Last November, in the midst of a second surge in coronavirus cases that threatened to overwhelm much of southern California, the platform was put to use for contact tracing. The sometimes controversial tactic has been used by businesses, sporting events, states and public health programs to track the movements of people through their smartphones to try to identify the virus’ spread after someone is confirmed to be contaminated.
“We had to do something to contain this,” says Bala Chandresekhar, MD, Methodist’s chief medical officer.
According to Chandresekhar and Cliff Daniels, the hospital’s senior vice president and chief strategy officer, the telemedicine platform allows the hospital to track staff movement quickly through their badges, allowing administrators to know within minutes where an infected person has gone, with whom he or she has been in contact and for how long.
This reduces time and effort spent tracking the movements of an infected staff member, a process that used to take hours, even days, and a lot of phone calls and questionnaires.
Tracking hospital staff through their badges isn’t new. It’s been used for years to monitor the location of equipment and chart floor traffic patterns in places like the ED and ICU. It’s also been used in some instances to keep track of patients, such as small children and those who might wander, and to match newborns with their parents.
Sometimes, these uses raise concerns over staff privacy.
“There was a little bit of apprehension at first,” says Daniels, noting that staff were worried that their every movement around the hospital – during lunch breaks, while visiting the bathroom – would be scrutinized.

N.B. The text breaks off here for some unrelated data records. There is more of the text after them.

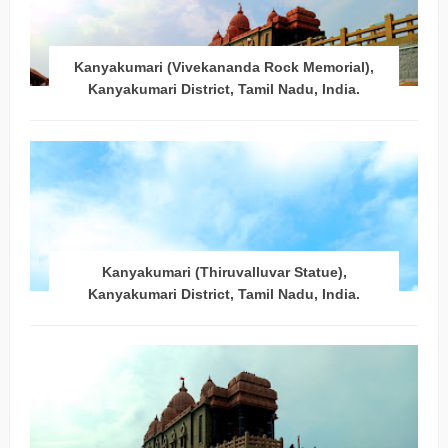
Kanyakumari (Vivekananda Rock Memorial),
Kanyakumari District, Tamil Nadu, India.
Kanyakumari (Thiruvalluvar Statue),
Kanyakumari District, Tamil Nadu, India.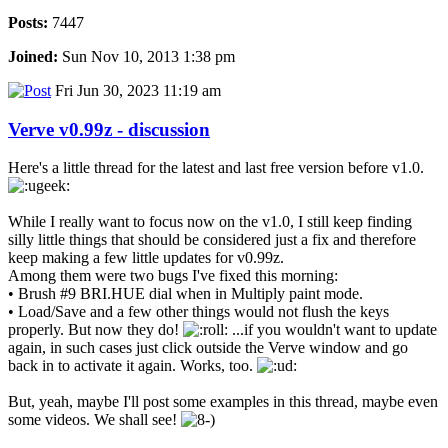
Posts:
7447
Joined:
Sun Nov 10, 2013 1:38 pm
Fri Jun 30, 2023 11:19 am
Verve v0.99z - discussion
Here's a little thread for the latest and last free version before v1.0.
While I really want to focus now on the v1.0, I still keep finding
silly little things that should be considered just a fix and therefore
keep making a few little updates for v0.99z.
Among them were two bugs I've fixed this morning:
• Brush #9 BRI.HUE dial when in Multiply paint mode.
• Load/Save and a few other things would not flush the keys
properly. But now they do!
...if you wouldn't want to update
again, in such cases just click outside the Verve window and go
back in to activate it again. Works, too.
But, yeah, maybe I'll post some examples in this thread, maybe even
some videos. We shall see!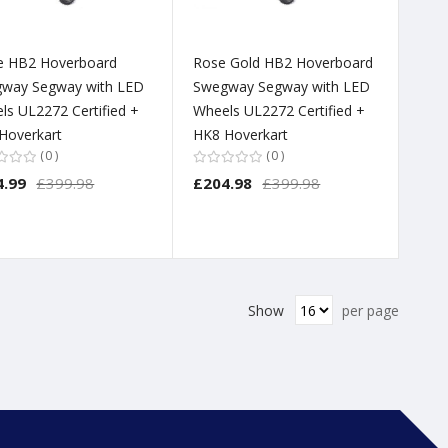
e HB2 Hoverboard
Rose Gold HB2 Hoverboard
way Segway with LED
Swegway Segway with LED
ls UL2272 Certified +
Wheels UL2272 Certified +
Hoverkart
HK8 Hoverkart
0
0
4.99
£399.98
£204.98
£399.98
Show
per page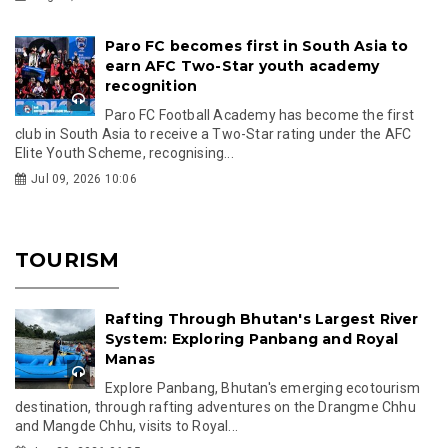
Paro FC becomes first in South Asia to
earn AFC Two-Star youth academy
recognition
Paro FC Football Academy has become the first
club in South Asia to receive a Two-Star rating under the AFC
Elite Youth Scheme, recognising...
Jul 09, 2026 10:06
TOURISM
Rafting Through Bhutan's Largest River
System: Exploring Panbang and Royal
Manas
Explore Panbang, Bhutan's emerging ecotourism
destination, through rafting adventures on the Drangme Chhu
and Mangde Chhu, visits to Royal...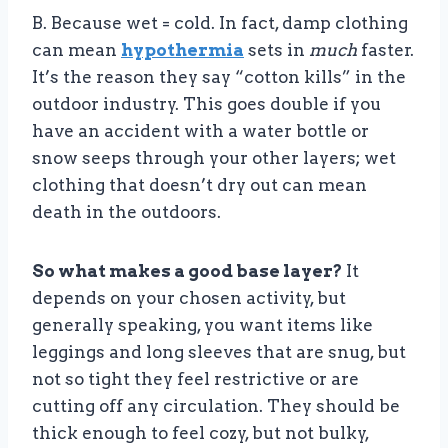
B. Because wet = cold. In fact, damp clothing
can mean
hypothermia
sets in
much
faster.
It’s the reason they say “cotton kills” in the
outdoor industry. This goes double if you
have an accident with a water bottle or
snow seeps through your other layers; wet
clothing that doesn’t dry out can mean
death in the outdoors.
So what makes a good base layer?
It
depends on your chosen activity, but
generally speaking, you want items like
leggings and long sleeves that are snug, but
not so tight they feel restrictive or are
cutting off any circulation. They should be
thick enough to feel cozy, but not bulky,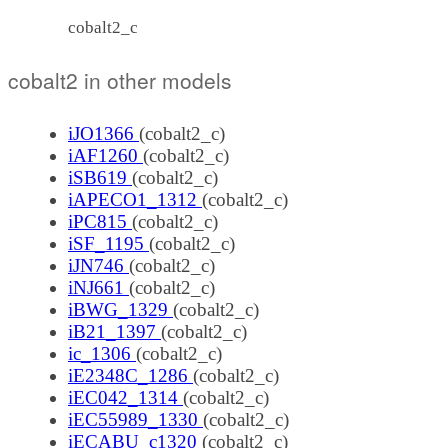
cobalt2_c
cobalt2 in other models
iJO1366
(cobalt2_c)
iAF1260
(cobalt2_c)
iSB619
(cobalt2_c)
iAPECO1_1312
(cobalt2_c)
iPC815
(cobalt2_c)
iSF_1195
(cobalt2_c)
iJN746
(cobalt2_c)
iNJ661
(cobalt2_c)
iBWG_1329
(cobalt2_c)
iB21_1397
(cobalt2_c)
ic_1306
(cobalt2_c)
iE2348C_1286
(cobalt2_c)
iEC042_1314
(cobalt2_c)
iEC55989_1330
(cobalt2_c)
iECABU_c1320
(cobalt2_c)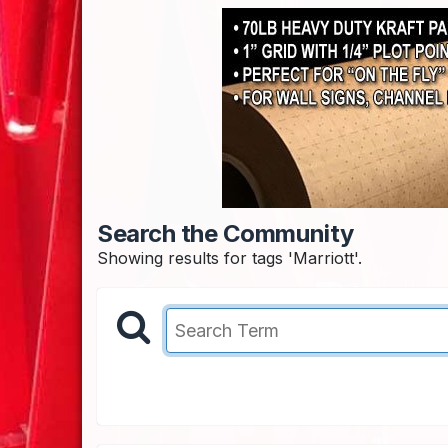
Search the Community
Showing results for tags 'Marriott'.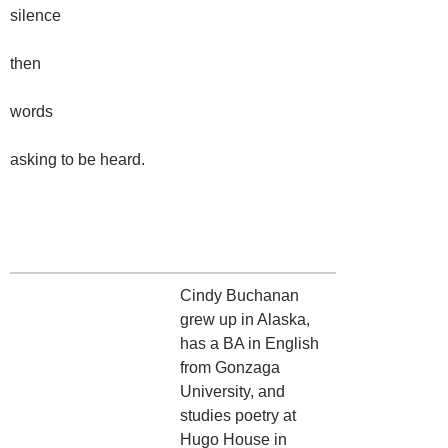
silence
then
words
asking to be heard.
Cindy Buchanan
grew up in Alaska,
has a BA in English
from Gonzaga
University, and
studies poetry at
Hugo House in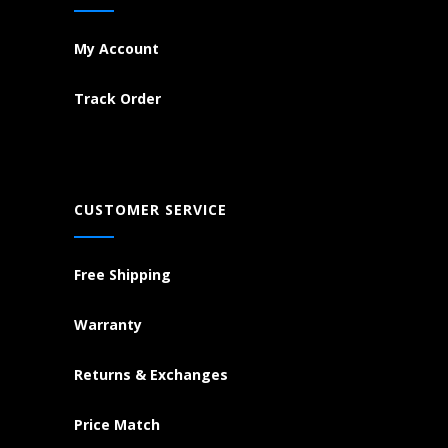
My Account
Track Order
CUSTOMER SERVICE
Free Shipping
Warranty
Returns & Exchanges
Price Match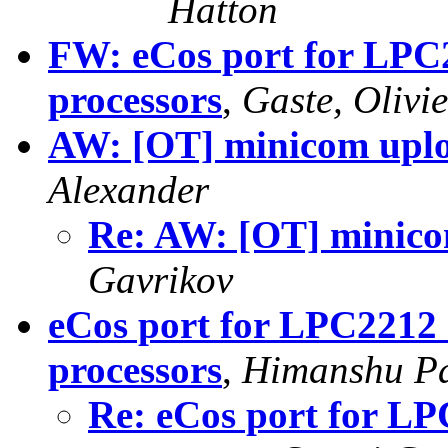
Hatton
FW: eCos port for LP
processors
,
Gaste, Olivie
AW: [OT] minicom uploa
Alexander
Re: AW: [OT] minicom
Gavrikov
eCos port for LPC221
processors
,
Himanshu Pa
Re: eCos port for 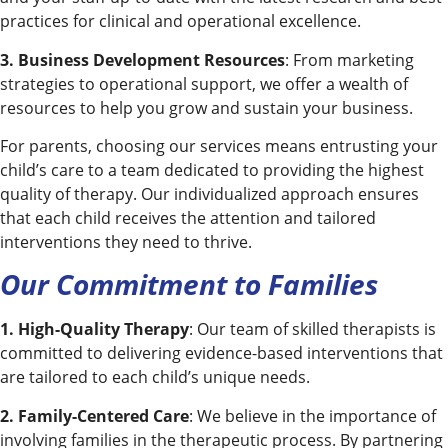
practices for clinical and operational excellence.
3. Business Development Resources
: From marketing
strategies to operational support, we offer a wealth of
resources to help you grow and sustain your business.
For parents, choosing our services means entrusting your
child’s care to a team dedicated to providing the highest
quality of therapy. Our individualized approach ensures
that each child receives the attention and tailored
interventions they need to thrive.
Our Commitment to Families
1. High-Quality Therapy
: Our team of skilled therapists is
committed to delivering evidence-based interventions that
are tailored to each child’s unique needs.
2. Family-Centered Care
: We believe in the importance of
involving families in the therapeutic process. By partnering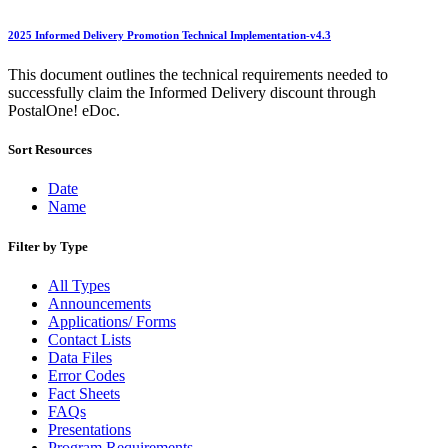
Beyond the Mail
Bulk Parcel Return Service
Bulk Proof of Delivery Program
2025 Informed Delivery Promotion Technical Implementation-v4.3
Business Customer Gateway
Business Portal (Formerly Customer Onboarding Portal)
This document outlines the technical requirements needed to
Business Reply Mail® (BRM)
successfully claim the Informed Delivery discount through
CASS™
PostalOne! eDoc.
Carrier Route Product
Category B Infectious Substances
Sort Resources
Certificate of Mailing
Certified Full-Service Software Vendors
Date
Cigarettes, Smokeless Tobacco, and Electronic Nicotine
Name
Delivery Systems (ENDS)
City State Product
Filter by Type
Communication
Computerized Delivery Sequence (CDS)
All Types
Continuing PCC® Education
Announcements
Corporate Information Security Office (CISO)
Applications/ Forms
County Project
Contact Lists
Current Web Service Description Languages (WSDLs)
Data Files
Customer Label Distribution System (CLDS)
Error Codes
Customer Registration ID (CRID)
Fact Sheets
Customer Support Rulings
FAQs
Customs Forms
Presentations
DPV®
Program Requirements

There were also some complaints that this would be “just another badge” that staff would be wearing.
But Methodist needed to take action. Daniels says ER visits have been cut in half since the pandemic began, and patients were staying away from the hospital out of fear of contracting the virus. “And many of them won’t be coming back,” he says.
In addition, those patients with healthcare needs might be staying home instead of seeing a doctor – so those needs aren’t being met, and their health is declining.

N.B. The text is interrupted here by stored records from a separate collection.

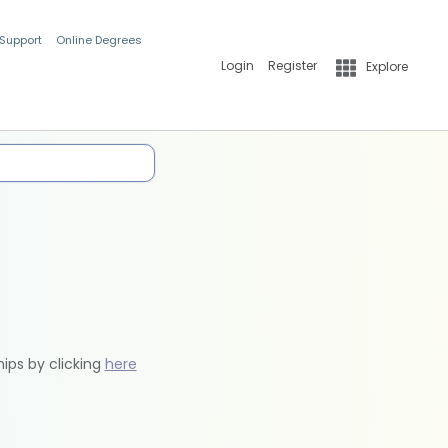
 Support
Online Degrees
Login
Register
Explore
hips by clicking
here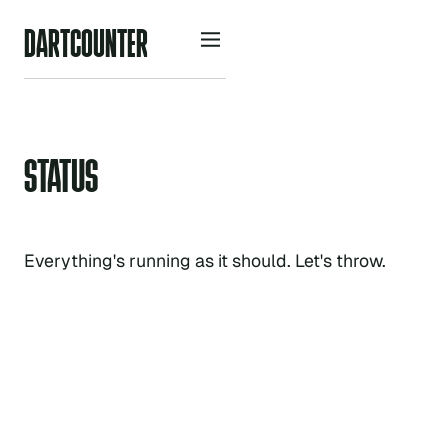
D
A
R
O
U
N
R
C
T
T
E
STATUS
Everything's running as it should. Let's throw.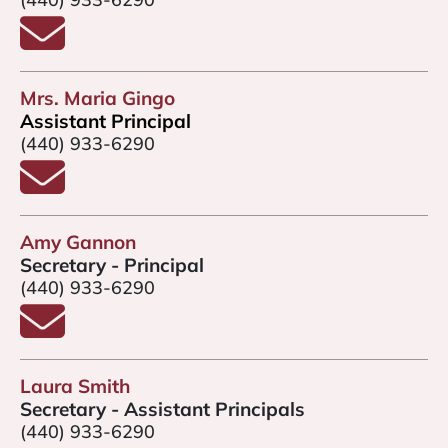
Email Dr. Brad Cocco
Mrs. Maria Gingo
Assistant Principal
(440) 933-6290
Email Mrs. Gingo
Amy Gannon
Secretary - Principal
(440) 933-6290
Email Amy Gannon
Laura Smith
Secretary - Assistant Principals
(440) 933-6290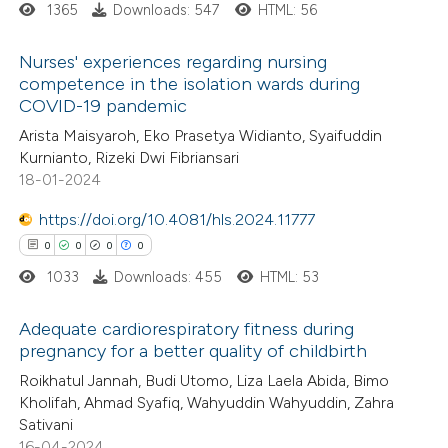
1365
Downloads: 547
HTML: 56
 how this article has been
Nurses' experiences regarding nursing
ed at
scite.ai
competence in the isolation wards during
COVID-19 pandemic
1
Citing Publications
te shows how a scientific paper
Arista Maisyaroh, Eko Prasetya Widianto, Syaifuddin
0
Supporting
 been cited by providing the
Kurnianto, Rizeki Dwi Fibriansari
0
Mentioning
text of the citation, a
18-01-2024
0
Contrasting
ssification describing whether
https://doi.org/10.4081/hls.2024.11777
supports, mentions, or contrasts
0
0
0
0
 cited claim, and a label
1033
Downloads: 455
HTML: 53
icating in which section the
 how this article has been
ation was made.
Adequate cardiorespiratory fitness during
ed at
scite.ai
pregnancy for a better quality of childbirth
0
Citing Publications
Roikhatul Jannah, Budi Utomo, Liza Laela Abida, Bimo
te shows how a scientific paper
Kholifah, Ahmad Syafiq, Wahyuddin Wahyuddin, Zahra
0
Supporting
 been cited by providing the
Sativani
0
Mentioning
text of the citation, a
16-04-2024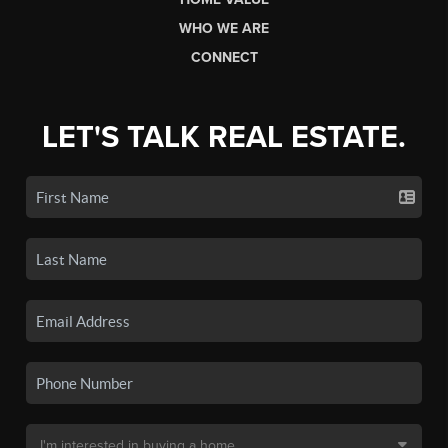
WHO WE ARE
CONNECT
LET'S TALK REAL ESTATE.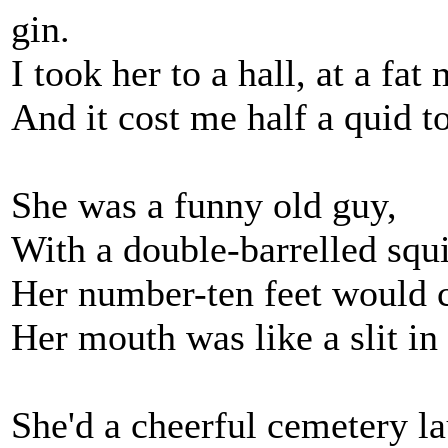
gin.
I took her to a hall, at a fat
And it cost me half a quid to
She was a funny old guy,
With a double-barrelled squi
Her number-ten feet would c
Her mouth was like a slit in 
She'd a cheerful cemetery l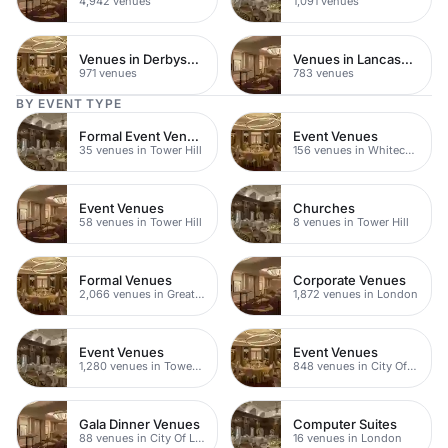
4,942 venues
1,091 venues
Venues in Derbyshire
Venues in Lancashire
971 venues
783 venues
BY EVENT TYPE
Formal Event Venues
Event Venues
35 venues in Tower Hill
156 venues in Whitechapel
Event Venues
Churches
58 venues in Tower Hill
8 venues in Tower Hill
Formal Venues
Corporate Venues
2,066 venues in Greater London
1,872 venues in London
Event Venues
Event Venues
1,280 venues in Tower Hamlets
848 venues in City Of London
Gala Dinner Venues
Computer Suites
88 venues in City Of London
16 venues in London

“And when they do return, they’re much sicker,” he says.
Since the program was launched in November, Chandresekhar says, roughly 114 employees have been screened, and the virus’ spread within the hospital has been contained. He says an education program that pointed out the value of staff tracking and the successes of the platform in other uses have helped to curb staff concerns for privacy.

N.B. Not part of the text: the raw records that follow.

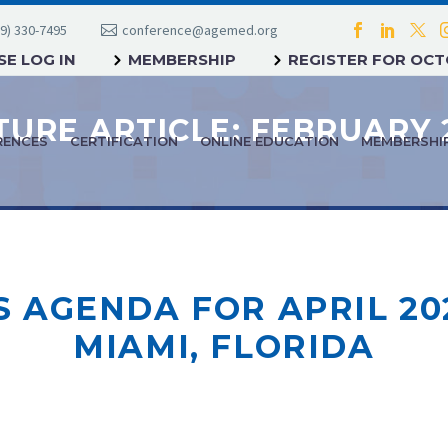
9) 330-7495
conference@agemed.org
E LOG IN
MEMBERSHIP
REGISTER FOR OC
RENCES
CERTIFICATION
ONLINE EDUCATION
MEMBERSHI
AGENDA FOR APRIL 20
MIAMI, FLORIDA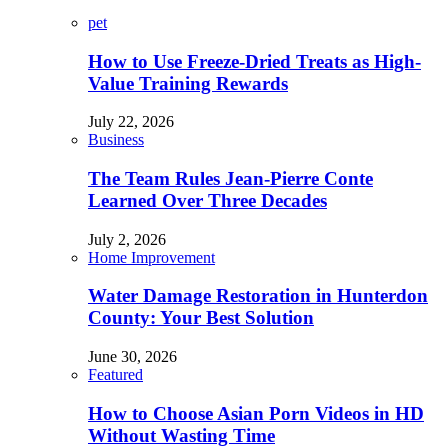
pet
How to Use Freeze-Dried Treats as High-
Value Training Rewards
July 22, 2026
Business
The Team Rules Jean-Pierre Conte
Learned Over Three Decades
July 2, 2026
Home Improvement
Water Damage Restoration in Hunterdon
County: Your Best Solution
June 30, 2026
Featured
How to Choose Asian Porn Videos in HD
Without Wasting Time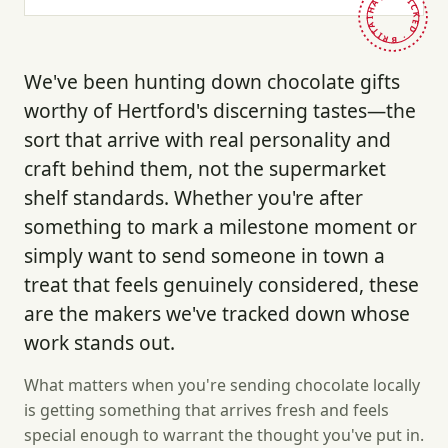
HAND-PICKED · BRITAIN ·
We've been hunting down chocolate gifts
worthy of Hertford's discerning tastes—the
sort that arrive with real personality and
craft behind them, not the supermarket
shelf standards. Whether you're after
something to mark a milestone moment or
simply want to send someone in town a
treat that feels genuinely considered, these
are the makers we've tracked down whose
work stands out.
What matters when you're sending chocolate locally
is getting something that arrives fresh and feels
special enough to warrant the thought you've put in.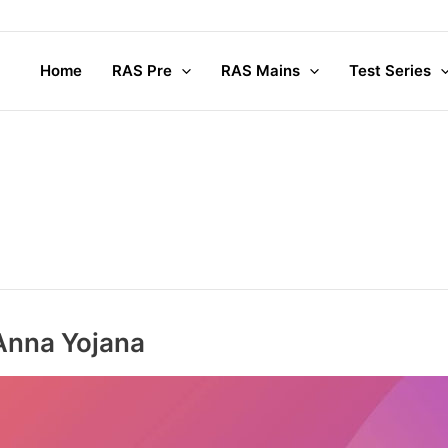
Home
RAS Pre
RAS Mains
Test Series
Anna Yojana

Daniels says the hospital is seeing success in other ways. Staff morale has improved, and employees aren’t taking days off because they fear contracting COVID-19 in the hospital. That’s a good step forward, as studies have shown that some 40 percent of healthcare workers nationwide have been exposed to the virus, and nearly 3,000 of them died in 2020.
Daniels says the program also encourages patients to visit the hospital when they need to. That will be important when Methodist looks to lure people back in for things like elective procedures, ER visits and chronic care management.
Both Chandresekhar and Daniels say the platform could be used in the future, beyond COVID-19.
“There are going to be others,” Daniels says, noting past concerns with Ebola, SARS and the flu and transmittable infections like tuberculosis, HIV and MRSA.
“You’re testing and tracing very quickly, and isolating much faster,” adds Chandresekhar.